INSTRUCTIONS TO FOLLOW> Beneath this instruction is a listing; print exactly the lines in it starting at the line that contains "hfov_deg: 21.4" and going through the line that contains "focal_mm: 60".

DATA SUPPLIED>
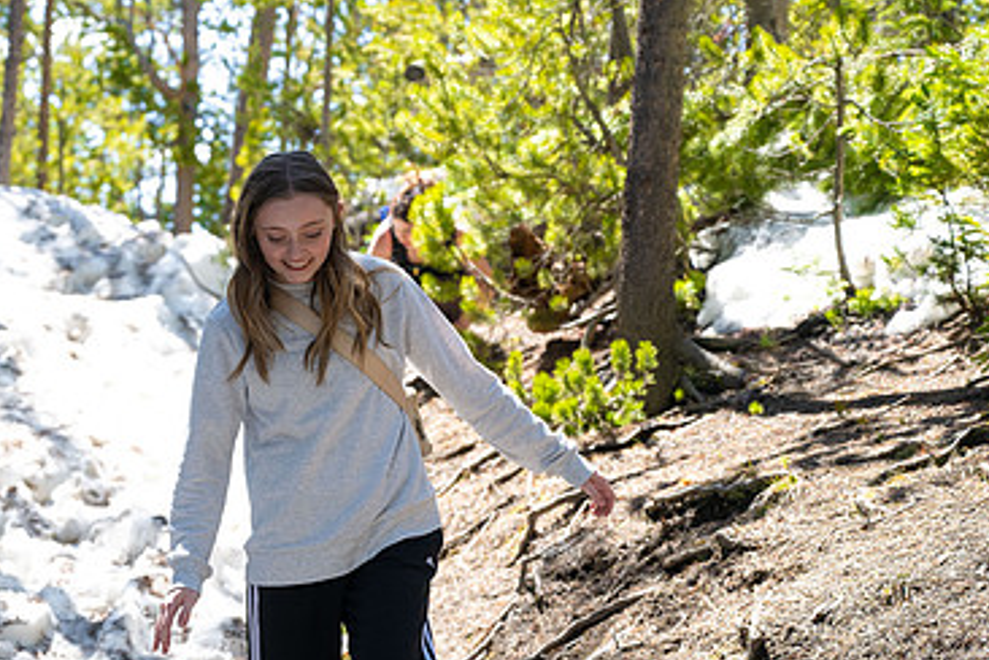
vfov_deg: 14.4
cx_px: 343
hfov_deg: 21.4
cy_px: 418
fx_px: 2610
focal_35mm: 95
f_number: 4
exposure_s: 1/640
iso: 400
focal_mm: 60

---

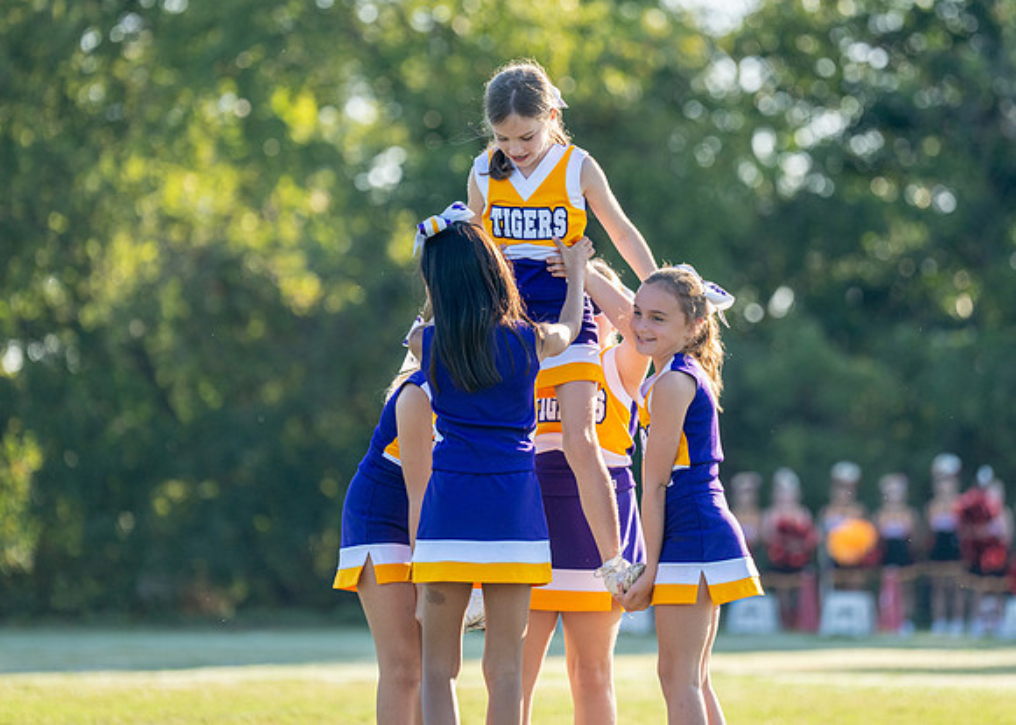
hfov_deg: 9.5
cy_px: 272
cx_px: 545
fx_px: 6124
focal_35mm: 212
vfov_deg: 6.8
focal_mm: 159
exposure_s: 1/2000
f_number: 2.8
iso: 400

EXERCISE RESPONSE>
hfov_deg: 21.4
cy_px: 418
fx_px: 2610
focal_35mm: 95
f_number: 4
exposure_s: 1/640
iso: 400
focal_mm: 60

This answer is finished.